On any odd day at the Takoma pool, you’re likely to see Ethiopian and Eritrean cab drivers swimming laps, white millennials training for triathlons, senior citizens lifting water weights, local college athletes doing drills in their spare time, and former competitive and U.S. Master’s swimmers keeping in shape.
I was never a competitive swimmer in high school or college and only started swimming laps two years ago for exercise. I was initially intimidated by the highly regarded Olympic-size pool across town because it attracted plenty of advanced swimmers whose body language and annoyed facial expressions made slower swimmers like myself feel unwelcome for taking up valuable lane space. (This pool was also the scene of a great swimmers' civil war over 25 meter vs. 50 meter lanes a few years ago.)
So even though my performance has steadily improved to a point where I can hold my own against many more advanced swimmers—swimming laps three days a week will do that—my preferred pool is still on the other side of town. It’s a welcoming place, no matter your age, skin color, sexual orientation or athletic ability. We’re all there to stay healthy and in the summer heat, cool off.
Compare that to the situation in McKinney, where initial reports have pointed to an argument involving a white resident at the pool telling the black swimmers that they were unwelcome and needed to return to their “Section 8 home.” The private community pool in question is in a predominantly white suburban residential development, where a black resident hosting a pool party invited the black swimmers involved in the police incident.
In a Slate article, Jamelle Bouie details the history of America’s racially separated swimming pools where many white Americans retreated to private pools and abandoned municipal pools during desegregation:
As integration came to the United States, municipal pools were closed, filled in, or left in disrepair. Americans still swam, of course. But they honed their skills in private pools. As the civil rights movement gained steam, millions of mostly white Americans built residential pools or joined private pool clubs, organized by suburban associations.
The history of discrimination involving pools isn’t pretty.
In New York City, master builder Robert Moses constructed 10 community swimming pools during the 1930s. But in “The Power Broker,” author Robert A. Caro details one tactic Moses used to discourage non-white residents from using nearby pool facilities in white neighborhoods:
… while heating plants at the other swimming pools kept the water at a comfortable seventy degrees, at the Thomas Jefferson Pool, the water was left unheated, so that its temperature, while not cold enough to bother white swimmers, would deter any “colored” people who happened to enter it once from returning.
The notion that there are racially rooted water temperature tolerance thresholds for swimming is, of course, absurd. So too is the notion that African-Americans can’t swim, but it’s something that has popped up on social media in the wake of the McKinney situation.

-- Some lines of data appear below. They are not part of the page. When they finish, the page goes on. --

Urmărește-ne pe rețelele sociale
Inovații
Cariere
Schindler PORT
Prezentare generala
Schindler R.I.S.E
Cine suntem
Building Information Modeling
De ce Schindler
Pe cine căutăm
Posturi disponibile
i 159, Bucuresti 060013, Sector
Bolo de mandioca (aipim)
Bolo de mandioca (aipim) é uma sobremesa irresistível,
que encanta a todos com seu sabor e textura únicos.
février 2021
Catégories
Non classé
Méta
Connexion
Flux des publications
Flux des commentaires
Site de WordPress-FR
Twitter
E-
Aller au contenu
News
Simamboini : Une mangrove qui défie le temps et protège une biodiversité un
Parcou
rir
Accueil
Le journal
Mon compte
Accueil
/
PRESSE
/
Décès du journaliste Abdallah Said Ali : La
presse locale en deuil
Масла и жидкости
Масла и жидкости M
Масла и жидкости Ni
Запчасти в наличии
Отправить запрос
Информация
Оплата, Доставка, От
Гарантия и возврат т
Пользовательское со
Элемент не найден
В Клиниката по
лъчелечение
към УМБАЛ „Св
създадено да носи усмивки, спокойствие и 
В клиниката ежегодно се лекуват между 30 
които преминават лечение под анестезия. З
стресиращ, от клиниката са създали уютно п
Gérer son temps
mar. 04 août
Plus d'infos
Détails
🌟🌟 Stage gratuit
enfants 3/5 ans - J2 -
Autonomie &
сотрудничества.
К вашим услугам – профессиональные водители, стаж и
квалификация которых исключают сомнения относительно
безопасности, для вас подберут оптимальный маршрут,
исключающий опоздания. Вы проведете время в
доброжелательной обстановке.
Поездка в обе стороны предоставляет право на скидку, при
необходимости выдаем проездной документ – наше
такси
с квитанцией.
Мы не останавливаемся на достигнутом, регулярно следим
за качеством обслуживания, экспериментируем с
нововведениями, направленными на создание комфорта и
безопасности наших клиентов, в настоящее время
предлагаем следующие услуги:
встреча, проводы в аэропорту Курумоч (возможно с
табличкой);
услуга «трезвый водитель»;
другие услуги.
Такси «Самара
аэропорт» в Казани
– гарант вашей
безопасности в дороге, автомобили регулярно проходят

All of this highlights the importance of having public facilities open to everyone. Private pools are, naturally, private. But in many communities across the nation, such members-only facilities are often the only option available for swimming.
And in some cases, highlighted by the 2009 lawsuit over racial discrimination at a private swim club in suburban Philadelphia, the doors are often closed to non-whites.
Pools and aquatic centers are not cheap investments—and I should note that D.C.’s municipal pools are fee-free for residents, which is fairly unusual for a city of any size. Pools take dedicated resources and consistent support from agency managers and elected officials to make sure they don’t fall into disrepair.
All in all, a budget line for a municipal swimming pool might seem like a fairly ordinary—albeit expensive—thing. But such investments are important symbols of a community’s priorities to create the necessary public spaces that are the great equalizers of society.
And as our nation becomes more and more diverse, local governments will need to figure out ways to create and finance access to such spaces for everyone.